━━━ Given entries ━━━

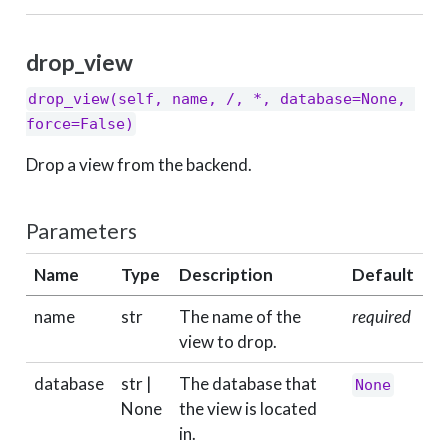
drop_view
drop_view(self, name, /, *, database=None, 
force=False)
Drop a view from the backend.
Parameters
Name
Type
Description
Default
name
str
The name of the
required
view to drop.
database
str |
The database that
None
None
the view is located
in.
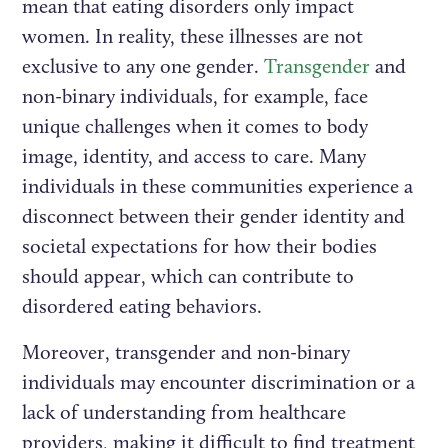
mean that eating disorders only impact
women. In reality, these illnesses are not
exclusive to any one gender.
Transgender
and
non-binary individuals, for example, face
unique challenges when it comes to body
image, identity, and access to care. Many
individuals in these communities experience a
disconnect between their gender identity and
societal expectations for how their bodies
should appear, which can contribute to
disordered eating behaviors.
Moreover, transgender and non-binary
individuals may encounter discrimination or a
lack of understanding from healthcare
providers, making it difficult to find treatment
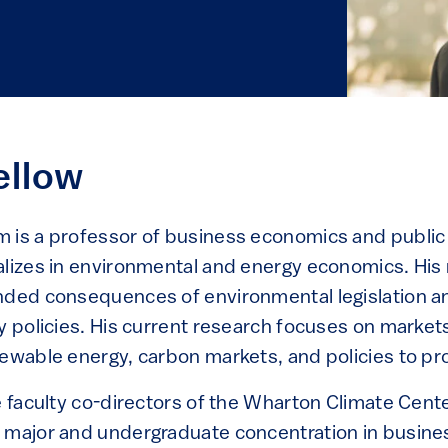
ellow
 is a professor of business economics and public 
alizes in environmental and energy economics. His
nded consequences of environmental legislation 
y policies. His current research focuses on markets
ewable energy, carbon markets, and policies to pro
e faculty co-directors of the Wharton Climate Cente
 major and undergraduate concentration in busine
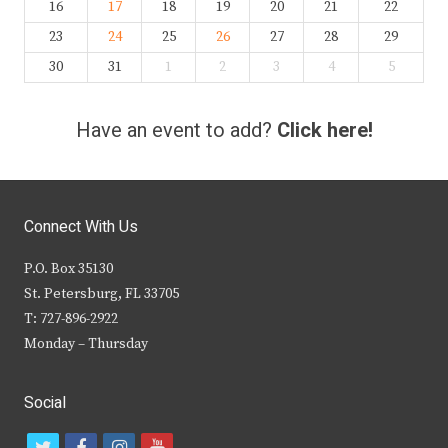
16
17
18
19
20
21
22
23
24
25
26
27
28
29
30
31
1
2
3
4
5
Have an event to add?
Click here!
Connect With Us
P.O. Box 35130
St. Petersburg, FL 33705
T: 727-896-2922
Monday – Thursday
Social
t
f
i
y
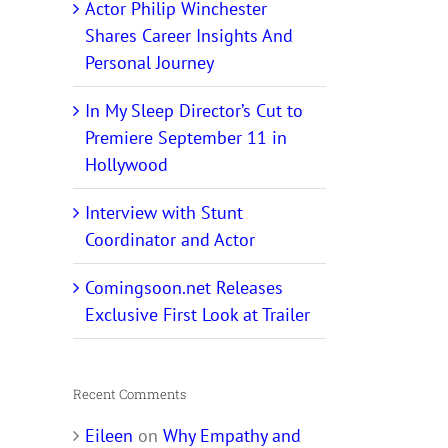
Actor Philip Winchester
Shares Career Insights And
Personal Journey
In My Sleep Director’s Cut to
Premiere September 11 in
Hollywood
Interview with Stunt
Coordinator and Actor
Comingsoon.net Releases
Exclusive First Look at Trailer
Recent Comments
Eileen
on
Why Empathy and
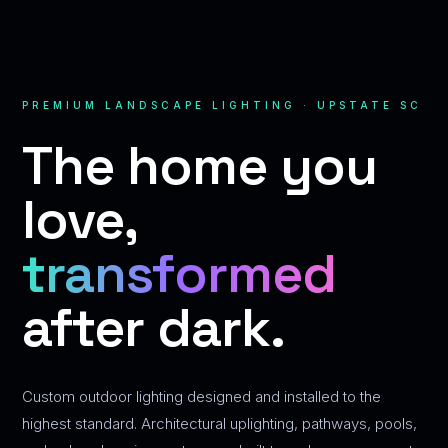
PREMIUM LANDSCAPE LIGHTING · UPSTATE SC
The home you
love,
transformed
after dark.
Custom outdoor lighting designed and installed to the
highest standard. Architectural uplighting, pathways, pools,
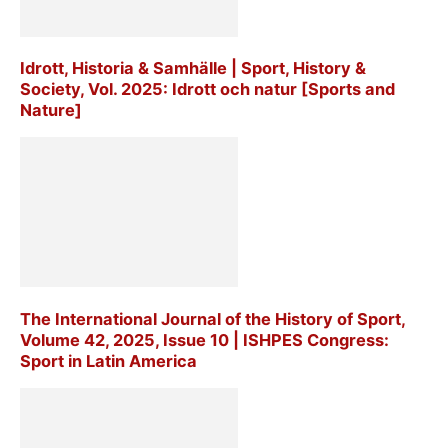
Idrott, Historia & Samhälle | Sport, History &
Society, Vol. 2025: Idrott och natur [Sports and
Nature]
The International Journal of the History of Sport,
Volume 42, 2025, Issue 10 | ISHPES Congress:
Sport in Latin America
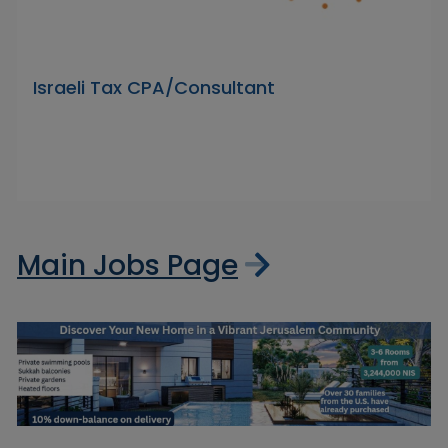
Israeli Tax CPA/Consultant
Main Jobs Page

━━━

## Task to complete
Your answer must be the records above, word for word, with no pictures.

## Exercise answer
drop_view
drop_view(self, name, /, *, database=None, 
force=False)
Drop a view from the backend.
Parameters
Name
Type
Description
Default
name
str
The name of the
required
view to drop.
database
str |
The database that
None
None
the view is located
in.
mean that eating disorders only impact
women. In reality, these illnesses are not
exclusive to any one gender.
Transgender
and
non-binary individuals, for example, face
unique challenges when it comes to body
image, identity, and access to care. Many
individuals in these communities experience a
disconnect between their gender identity and
societal expectations for how their bodies
should appear, which can contribute to
disordered eating behaviors.
Moreover, transgender and non-binary
individuals may encounter discrimination or a
lack of understanding from healthcare
providers, making it difficult to find treatment
ellow
 is a professor of business economics and public 
alizes in environmental and energy economics. His
nded consequences of environmental legislation 
y policies. His current research focuses on markets
ewable energy, carbon markets, and policies to pro
e faculty co-directors of the Wharton Climate Cente
 major and undergraduate concentration in busine
16
17
18
19
20
21
22
23
24
25
26
27
28
29
30
31
1
2
3
4
5
Have an event to add?
Click here!
Connect With Us
P.O. Box 35130
St. Petersburg, FL 33705
T: 727-896-2922
Monday – Thursday
Social
t
f
i
y
Actor Philip Winchester
Shares Career Insights And
Personal Journey
In My Sleep Director’s Cut to
Premiere September 11 in
Hollywood
Interview with Stunt
Coordinator and Actor
Comingsoon.net Releases
Exclusive First Look at Trailer
Recent Comments
Eileen
on
Why Empathy and
PREMIUM LANDSCAPE LIGHTING · UPSTATE SC
The home you
love,
transformed
after dark.
Custom outdoor lighting designed and installed to the
highest standard. Architectural uplighting, pathways, pools,
Idrott, Historia & Samhälle | Sport, History &
Society, Vol. 2025: Idrott och natur [Sports and
Nature]
The International Journal of the History of Sport,
Volume 42, 2025, Issue 10 | ISHPES Congress:
Sport in Latin America
Israeli Tax CPA/Consultant
Main Jobs Page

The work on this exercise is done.